Not that we won’t have some pinballing. The Newsroom‘s Season 2 premiere attempts to make some somber hay out of news chief Charlie (Sam Waterston) taking McAvoy off the team’s contribution to the universally overwrought 9/11 anniversary coverage because he recently referred to the Tea Party wing of the Republican Party as the “American Taliban.” Though a phrase used routinely among progressive circles for its utter aptness, in Newsroom-world it causes some consternation, including Atlantis Cable News president and jerk Reese Lansing getting uninvited from a major congressional committee hobnob and Jim being excluded from riding on the New Hampshire Romney press bus.

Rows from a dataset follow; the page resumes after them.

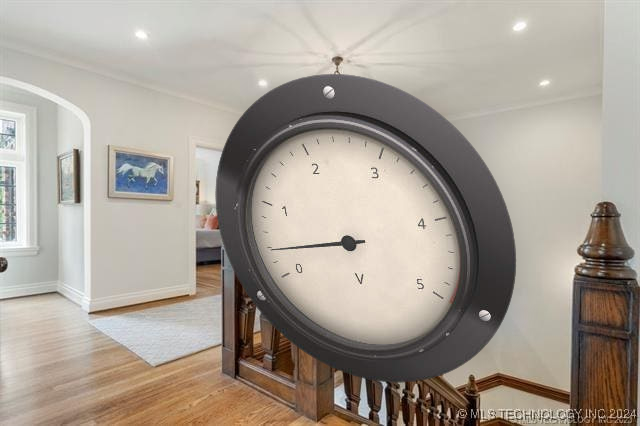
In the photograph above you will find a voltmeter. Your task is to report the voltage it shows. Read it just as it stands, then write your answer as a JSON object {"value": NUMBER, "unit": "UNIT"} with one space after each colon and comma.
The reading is {"value": 0.4, "unit": "V"}
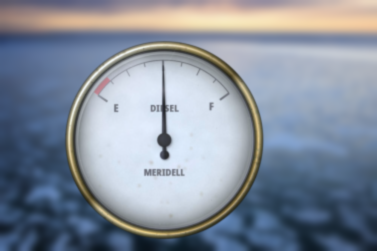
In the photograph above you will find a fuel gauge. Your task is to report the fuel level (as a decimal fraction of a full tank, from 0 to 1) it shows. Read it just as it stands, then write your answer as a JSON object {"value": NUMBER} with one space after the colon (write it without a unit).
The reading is {"value": 0.5}
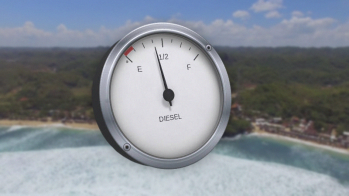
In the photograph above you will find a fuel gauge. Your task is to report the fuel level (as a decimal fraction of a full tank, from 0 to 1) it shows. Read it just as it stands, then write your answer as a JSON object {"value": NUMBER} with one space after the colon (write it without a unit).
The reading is {"value": 0.375}
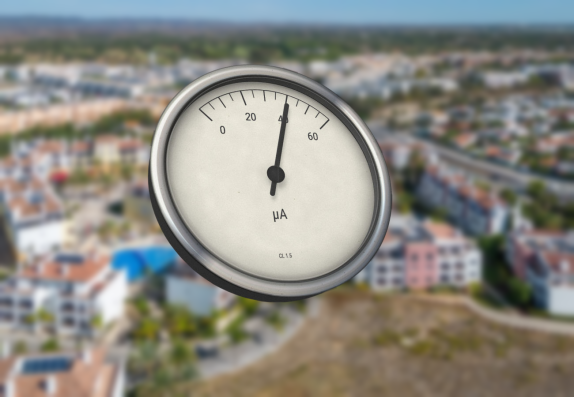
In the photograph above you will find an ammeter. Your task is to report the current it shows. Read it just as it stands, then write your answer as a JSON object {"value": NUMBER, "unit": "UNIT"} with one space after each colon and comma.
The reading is {"value": 40, "unit": "µA"}
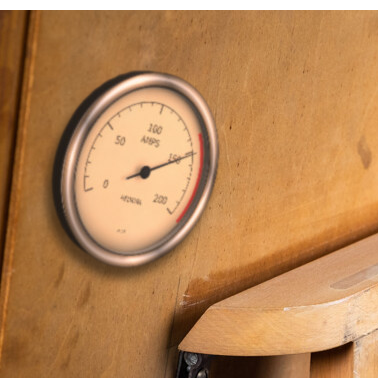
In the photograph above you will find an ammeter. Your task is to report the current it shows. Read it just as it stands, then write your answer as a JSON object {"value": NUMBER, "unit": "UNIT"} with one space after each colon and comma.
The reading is {"value": 150, "unit": "A"}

Meanwhile, staff technerd Neal (Dev Patel) has noticed some curious digital movement suggesting the emergence of a new grass roots wave called Occupy Wall Street. He attends a loose gathering downtown and is immediately asked to leave by meeting facilitator Shelly Wexler (Aya Cash). He inquires as to why they are hostile to media coverage.

Maybe it is because she is a diminutive fire-eyed Levantine redhead, or because she answers his query, “The media’s going to cover it, but they’re going to cover the drum circles and the crunchy uninformed college kids yelling at the ‘earners,’ which coincidentally are the same guys running Time Warner, News Corp. and [ACN parent] Atlantis World Media. You don’t have the patience for complex things  . . .  [y]ou take Wall Street bullsh-t like ‘limited government’ seriously. You and I, God and everybody knows the banks couldn’t survive until lunch without zero-interest loans from the government and bailouts when they bet a hard-eight and lose. They’re straight-up fraud, and you cover Casey Anthony” – but either way, Aya Cash is officially the hottest woman on television.

Maggie, meanwhile . . . oh, hell, who cares. There are some hints between here and the framing device that she’s going crazy, but it apparently eluded Sorkin, somehow, that she was crazy before.

And if it took breaking up with her to make Don the funniest-guy-on-staff he is becoming, win-win all around.